Published Sunday, November 16, 2025 by mjac
Topics: Privacy

Privacy Policy: The Worst One Ever™

Effective Date: The moment you even thought about visiting our website

Thanks for visiting!

Congratulations! By simply existing in the same universe as our website, you've automatically agreed to the most invasive privacy policy ever conceived.

What We Collect (Everything)

Internet Activity

Your search history, sites you've visited, your physical location at the time you viewed any website, your forumn posts, your online purchases, your bank account passwords, etc.

We reserve the right to purchase your data from, or hack and steal your data from, data brokers or any other party that may be holding data bout you. You agree we can de-anonymize any data we collect about you, your contacts, your family, and the squirrels nesting in your gutters.

Location Tracking

We track your location in real-time using GPS, WiFi triangulation, carrier pigeons, and interpretive dance. This data is immediately sold to your uncle Larry, who we've determined has a legitimate business interest in knowing exactly when you're at Taco Bell at 2 AM.

Haircut Monitoring

Our advanced AI continuously monitors your haircut quality through your device cameras, even when your device is "off." Each haircut is rated on a scale of 1-10 by our team of judgmental stylists, and these ratings are sold directly to the IRS as evidence of your questionable life choices. Bad haircuts may result in additional tax audits.

Driving Habits

We reserve the right to purchase your driving habit data from your auto manufacturer. We may use this data to set dynamic pricing for your fast food purchases, or simply to ridicule you.

Universal Agreement Clause

This privacy policy is automatically binding for any human who has ever used the internet for any purpose. You may dispute this within a 30-day window of your birth, by submitting a dispute request for trial by combat.

Alcohol Consumption Monitoring

Our browser cookies monitor your alcohol consumption by analyzing your typing patterns, purchase history, and the frequency of your late-night text messages. This data is sold to insurance companies and your mother.

Banking Information

We reserve the right to have full access to all your financial data at all times. We get informed by your credit card company about every purchase you make and where. We deanonymize any anonymized data and sell it to McDonalds so they can set the highest price you will pay when they recognize your face at the drive through.

What We Share

Over the previous 12 months, we have shared the following categories of personal information with third parties: Personal information and identifiers, protected classification information, commercial information, biometric information, network information, geolocation information, education information, buying habits, meal choices, your happiest days, your darkest thoughts, security footage of you from your cheap hacked aliexpress security camera in your living room.
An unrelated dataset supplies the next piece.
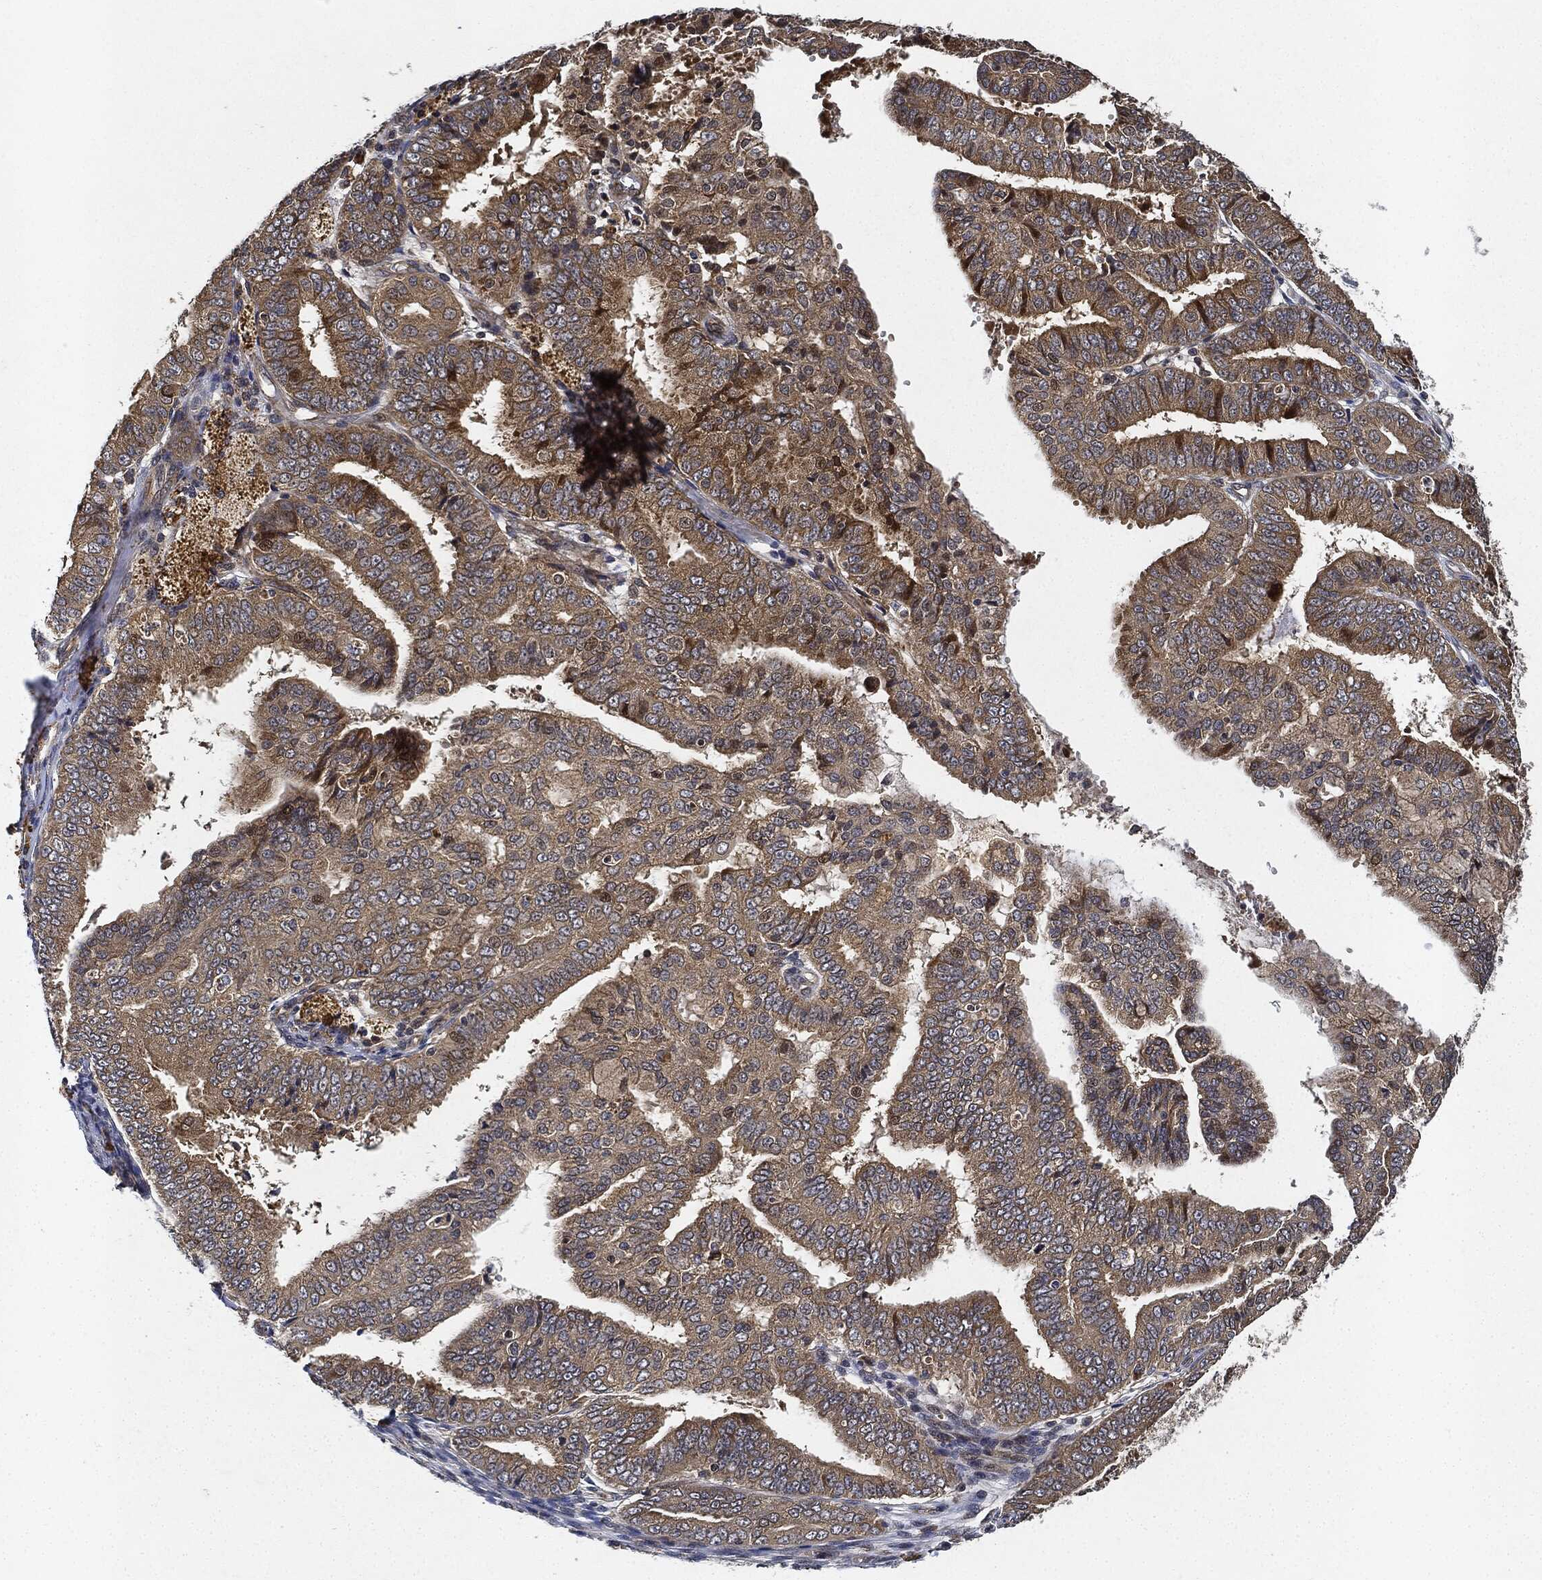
{"staining": {"intensity": "weak", "quantity": "25%-75%", "location": "cytoplasmic/membranous"}, "tissue": "endometrial cancer", "cell_type": "Tumor cells", "image_type": "cancer", "snomed": [{"axis": "morphology", "description": "Adenocarcinoma, NOS"}, {"axis": "topography", "description": "Endometrium"}], "caption": "Protein staining of endometrial adenocarcinoma tissue displays weak cytoplasmic/membranous staining in about 25%-75% of tumor cells.", "gene": "MLST8", "patient": {"sex": "female", "age": 63}}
Policy Updates: Transcending Time and Mortality

We reserve the right to update this privacy policy at any time, including retroactively before your birth (we have a time machine) or posthumously after your death (we have lawyers). By agreeing to this policy, you consent to all past, present, future, and hypothetical updates across all timelines and parallel dimensions.

Failure to comply with updated terms, even if you are deceased, unborn, or exist only as a theoretical concept, will result in penalty of death. Yes, we can kill you twice. Our legal team specializes in metaphysical enforcement.

Your heirs, ancestors, and any alternate universe versions of yourself are also bound by these updates. We've already sent copies to your past and future selves via temporal courier.

Dispute Resolution: Trial by Combat

All disputes arising from this privacy policy shall be resolved exclusively through trial by combat at dawn. No exceptions. We don't care if you're a pacifist. That just makes conflicts easier to resolve for us.

Champion Designation

Both parties may designate champions to represent their interests in mortal combat. You may choose anyone you like. We will choose our champion based on a complex algorithm involving intimidation factor, sword proficiency, and availability during dawn hours.

Corporate Abduction Rights

Our corporate security team reserves the right to abduct our champion of choice, regardless of their consent, willingness to participate, or current legal obligations. This includes but is not limited to: celebrities, professional athletes, your neighbors, random strangers, and that one person who cut you off in traffic last week.

We are not responsible for any resulting kidnapping charges, international incidents, or paradoxes created by abducting fictional characters.

Duel Logistics

Duels will be conducted at dawn because that's when the lighting is most dramatic. Weapons include swords, medieval maces, strongly worded letters, and passive-aggressive emails. Winner takes all data rights. Loser takes dirt nap.

Your Rights

You have the right to remain surveilled. Anything you do or say can and will be monetized against you in our court of public opinion. You have the right to an attorney, but we'll probably track their location and monitor their communications.

Contact Us

Don't. We already know what you're going to say.